そんな現実に対して宗教者が果たす現在の役割とその先の未来とは?
医療と仏教の接点を見つめ、新たな可能性を探ります。
(案内チラシより抜粋)

【コメント】
川野泰周氏からは「カラダに効く仏教」と題して講演され、精神科医でもあり仏教者でもある立場から感じられた、「本当の心の医療とは」との疑問から、白隠禅師の教説と、「正念」の現代的解釈としてのマインドフルネスが有効であり、その実践を行っていることが話された。エビデンスを軸にしながらも「スピリチュアリティ」の観点から医療と宗教の垣根は低くなっていく、保険・医療・福祉の各分野で、マインドフルネスの活用は今後さらに拡大するだろうことが示唆された。
井川裕覚氏からは「生死の現場と向き合う〜人生の最終段階に学ぶ〜」と題して講演され、死への恐怖・生きる意味の喪失・人生の後悔といった「いのちの現場からの問いかけ」に宗教者がどのように関わっていくことができるのか。

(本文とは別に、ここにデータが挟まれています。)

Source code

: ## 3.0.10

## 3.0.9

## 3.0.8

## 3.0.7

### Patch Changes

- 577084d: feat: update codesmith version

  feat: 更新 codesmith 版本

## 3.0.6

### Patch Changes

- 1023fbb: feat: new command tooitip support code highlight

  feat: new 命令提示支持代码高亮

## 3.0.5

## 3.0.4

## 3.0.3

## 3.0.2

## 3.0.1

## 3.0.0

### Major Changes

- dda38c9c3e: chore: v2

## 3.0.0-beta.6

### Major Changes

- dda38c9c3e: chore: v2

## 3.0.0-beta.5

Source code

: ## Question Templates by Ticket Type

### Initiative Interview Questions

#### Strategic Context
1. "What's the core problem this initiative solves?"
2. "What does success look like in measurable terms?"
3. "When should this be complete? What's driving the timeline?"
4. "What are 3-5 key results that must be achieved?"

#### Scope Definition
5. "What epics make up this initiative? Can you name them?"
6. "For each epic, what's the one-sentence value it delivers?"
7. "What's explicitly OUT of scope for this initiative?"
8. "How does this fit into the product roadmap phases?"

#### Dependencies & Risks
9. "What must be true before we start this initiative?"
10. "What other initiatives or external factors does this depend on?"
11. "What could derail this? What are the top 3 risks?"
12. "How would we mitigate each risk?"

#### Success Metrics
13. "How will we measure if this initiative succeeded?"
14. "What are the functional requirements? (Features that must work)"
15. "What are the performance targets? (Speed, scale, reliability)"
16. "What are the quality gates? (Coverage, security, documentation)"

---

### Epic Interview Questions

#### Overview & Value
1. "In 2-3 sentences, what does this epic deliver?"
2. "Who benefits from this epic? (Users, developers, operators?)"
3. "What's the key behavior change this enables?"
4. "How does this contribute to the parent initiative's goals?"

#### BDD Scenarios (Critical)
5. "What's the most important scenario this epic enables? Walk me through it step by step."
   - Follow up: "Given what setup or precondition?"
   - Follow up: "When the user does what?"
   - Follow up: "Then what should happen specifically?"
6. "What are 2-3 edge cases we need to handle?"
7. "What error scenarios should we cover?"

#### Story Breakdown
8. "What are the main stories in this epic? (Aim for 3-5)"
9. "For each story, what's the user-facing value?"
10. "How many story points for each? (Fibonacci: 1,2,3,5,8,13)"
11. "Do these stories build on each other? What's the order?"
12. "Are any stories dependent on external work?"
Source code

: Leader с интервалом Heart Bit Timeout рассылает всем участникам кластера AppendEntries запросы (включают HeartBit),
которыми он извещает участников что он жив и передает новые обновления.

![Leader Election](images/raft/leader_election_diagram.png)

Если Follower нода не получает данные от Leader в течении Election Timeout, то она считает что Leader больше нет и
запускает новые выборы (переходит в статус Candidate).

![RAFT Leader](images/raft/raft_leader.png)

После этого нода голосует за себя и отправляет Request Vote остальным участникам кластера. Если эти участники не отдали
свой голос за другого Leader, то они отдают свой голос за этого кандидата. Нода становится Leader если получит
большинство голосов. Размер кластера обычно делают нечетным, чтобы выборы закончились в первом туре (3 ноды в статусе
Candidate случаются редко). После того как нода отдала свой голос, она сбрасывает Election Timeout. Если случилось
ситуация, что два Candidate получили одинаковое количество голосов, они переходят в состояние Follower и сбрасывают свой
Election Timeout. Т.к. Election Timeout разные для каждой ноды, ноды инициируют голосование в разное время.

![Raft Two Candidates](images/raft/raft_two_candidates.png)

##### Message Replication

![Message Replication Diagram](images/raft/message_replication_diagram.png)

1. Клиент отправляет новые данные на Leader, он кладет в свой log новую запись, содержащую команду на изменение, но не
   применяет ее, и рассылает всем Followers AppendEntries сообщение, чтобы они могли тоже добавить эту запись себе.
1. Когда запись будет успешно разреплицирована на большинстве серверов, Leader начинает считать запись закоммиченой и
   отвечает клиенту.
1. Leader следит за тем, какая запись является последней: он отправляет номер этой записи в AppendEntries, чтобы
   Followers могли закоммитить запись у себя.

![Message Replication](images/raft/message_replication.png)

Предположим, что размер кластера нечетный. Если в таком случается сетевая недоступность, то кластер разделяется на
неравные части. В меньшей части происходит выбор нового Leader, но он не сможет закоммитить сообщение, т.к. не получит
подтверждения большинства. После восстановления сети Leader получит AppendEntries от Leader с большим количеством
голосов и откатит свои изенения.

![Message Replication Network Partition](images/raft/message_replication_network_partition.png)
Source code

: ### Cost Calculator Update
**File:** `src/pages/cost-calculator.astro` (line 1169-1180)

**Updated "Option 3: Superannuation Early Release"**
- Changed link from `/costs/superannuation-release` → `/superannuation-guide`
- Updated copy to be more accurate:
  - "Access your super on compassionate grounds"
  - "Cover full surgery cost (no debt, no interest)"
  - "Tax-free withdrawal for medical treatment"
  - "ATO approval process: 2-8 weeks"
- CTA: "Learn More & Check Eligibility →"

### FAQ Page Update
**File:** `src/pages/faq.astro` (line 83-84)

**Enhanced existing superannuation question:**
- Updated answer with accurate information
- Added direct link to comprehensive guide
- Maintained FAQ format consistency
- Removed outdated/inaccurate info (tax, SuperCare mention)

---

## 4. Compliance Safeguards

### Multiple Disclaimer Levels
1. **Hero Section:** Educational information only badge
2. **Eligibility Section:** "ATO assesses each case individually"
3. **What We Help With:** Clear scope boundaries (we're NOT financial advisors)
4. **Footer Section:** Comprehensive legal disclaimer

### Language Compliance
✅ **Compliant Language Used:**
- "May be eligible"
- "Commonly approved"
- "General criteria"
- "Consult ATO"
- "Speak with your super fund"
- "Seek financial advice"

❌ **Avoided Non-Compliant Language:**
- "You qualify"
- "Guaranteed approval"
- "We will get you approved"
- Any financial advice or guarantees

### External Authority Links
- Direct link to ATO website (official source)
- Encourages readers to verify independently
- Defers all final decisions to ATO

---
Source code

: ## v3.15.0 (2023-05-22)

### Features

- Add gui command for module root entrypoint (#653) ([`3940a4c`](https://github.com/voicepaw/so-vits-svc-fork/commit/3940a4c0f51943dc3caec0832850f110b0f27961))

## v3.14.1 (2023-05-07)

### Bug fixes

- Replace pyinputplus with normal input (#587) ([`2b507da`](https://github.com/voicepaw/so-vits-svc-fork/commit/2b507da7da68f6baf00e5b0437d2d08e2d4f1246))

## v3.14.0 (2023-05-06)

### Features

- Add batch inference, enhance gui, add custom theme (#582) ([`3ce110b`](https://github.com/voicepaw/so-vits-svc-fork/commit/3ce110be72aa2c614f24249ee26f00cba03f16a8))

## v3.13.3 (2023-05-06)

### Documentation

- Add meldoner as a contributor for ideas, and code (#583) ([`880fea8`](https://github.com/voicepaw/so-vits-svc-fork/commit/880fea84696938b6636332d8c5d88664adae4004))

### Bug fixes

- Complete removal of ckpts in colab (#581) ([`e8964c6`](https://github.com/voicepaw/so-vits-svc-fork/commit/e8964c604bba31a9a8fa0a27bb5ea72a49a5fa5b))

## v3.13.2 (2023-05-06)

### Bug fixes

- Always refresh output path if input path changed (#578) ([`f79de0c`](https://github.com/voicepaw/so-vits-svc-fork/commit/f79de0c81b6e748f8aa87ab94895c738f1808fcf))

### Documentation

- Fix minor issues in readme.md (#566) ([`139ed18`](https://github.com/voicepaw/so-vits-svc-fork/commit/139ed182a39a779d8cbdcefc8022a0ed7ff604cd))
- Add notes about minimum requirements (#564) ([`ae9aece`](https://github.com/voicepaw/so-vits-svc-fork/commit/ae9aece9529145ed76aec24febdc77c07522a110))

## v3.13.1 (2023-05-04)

空海の死別体験から、誰にでも起こりうる悲嘆と、宗教が持つ死別の再解釈の可能性が示され、また同時に、公共空間においては、ケアする者が相手の価値観や世界観の中に入って活動をしていく臨床宗教師としてのケアのあり方も示された。講演の後半は、臨床宗教師として実際に活動していく中で出会った様々な方との関わりが具体的に話され、既存の教義や修行体系を一方的にとくのではなく、現場の視点から仏教の伝統を再解釈し続けることの重要さが示唆された。